Our trip to Milan continues with Part 2 of my review of Fashion Week. Much like a trip through the countryside, there are many colors, shades and interesting aspects that catch the eye. However, just as any trip that you take, there are some bumps on the road. Some of them are bumps that can be put up with and others you hope will be fixed but you know never will. So enjoy the rest of this trip as we tour the remainder of Milan Fashion Week.
The Giorgio Armani collection was lustrous and colorful. The floral patterns and sleek metallics were mesmerizing. Every look had some pop of color and a fun accent accessory that made this collection a touch of optimism and whimsy. He said about his line, “I don’t see the point in showing sad women on the runway…just because it’s a sad moment, there’s no reason to do this.”

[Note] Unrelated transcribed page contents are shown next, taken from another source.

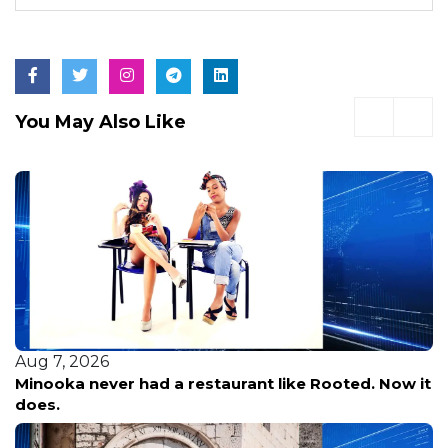
You May Also Like
Aug 7, 2026
Minooka never had a restaurant like Rooted. Now it
does.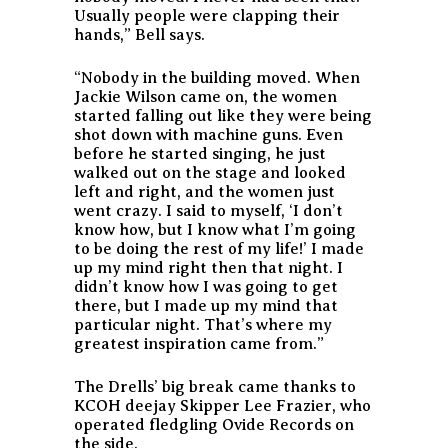
Usually people were clapping their
hands,” Bell says.
“Nobody in the building moved. When
Jackie Wilson came on, the women
started falling out like they were being
shot down with machine guns. Even
before he started singing, he just
walked out on the stage and looked
left and right, and the women just
went crazy. I said to myself, ‘I don’t
know how, but I know what I’m going
to be doing the rest of my life!’ I made
up my mind right then that night. I
didn’t know how I was going to get
there, but I made up my mind that
particular night. That’s where my
greatest inspiration came from.”
The Drells’ big break came thanks to
KCOH deejay Skipper Lee Frazier, who
operated fledgling Ovide Records on
the side.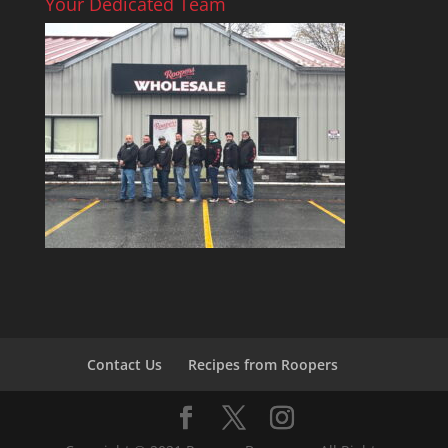
Your Dedicated Team
Contact Us
Recipes from Roopers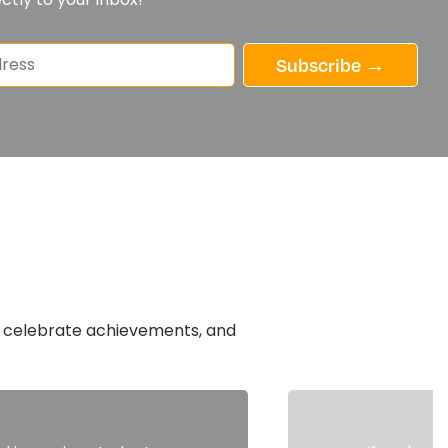
Subscribe →
n, celebrate achievements, and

I wanted to show every look from Versace, all 75. The print, the shapes, the line of the clothes was so striking. It was the 20th anniversary of Gianni Versace’s death, and Donatella honored him beautifully. Most of the line was in classic Versace prints, though towards the end of the collection there was more of a pop art print in bright colors and a Vogue cover collage. Though the color was a lot, a few ensembles were dressed down with black that made them seem more wearable.
I wasn’t all that impressed initially by the Salvatore Ferragamo runway, however about 30 looks in, there were finally some nice dresses that closed out the show shown above.
It was floral overkill at Marni. Again, and especially with when it comes to print, less can be more.
I was also disappointed by Missoni, a collection I usually look forward to, just fell flat. A Men’s and Women’s collection made for a cluttered, chaotic runway, and at that the styles put together just failed to make a statement.
After seeing so many wild collections shown in Milan, it was nice to catch my breath at Trussardi, where classic met sensible.
Au Jour le Jour also had a cohesive vision of practicality. It was a streamlined, nicely presented line, at least one that didn’t have me racking my brain to visualize beyond the realm of runways and fashion week.
The Stella Jean runway was inspired by South America. The a color palette immediately drew me in and found balance in traditional pragmatic cuts. Whether a matching embroidered top and skirt, a tropical fish print dress or a funky tiered skirt stabilized by chambray, the runway was fearless and creative.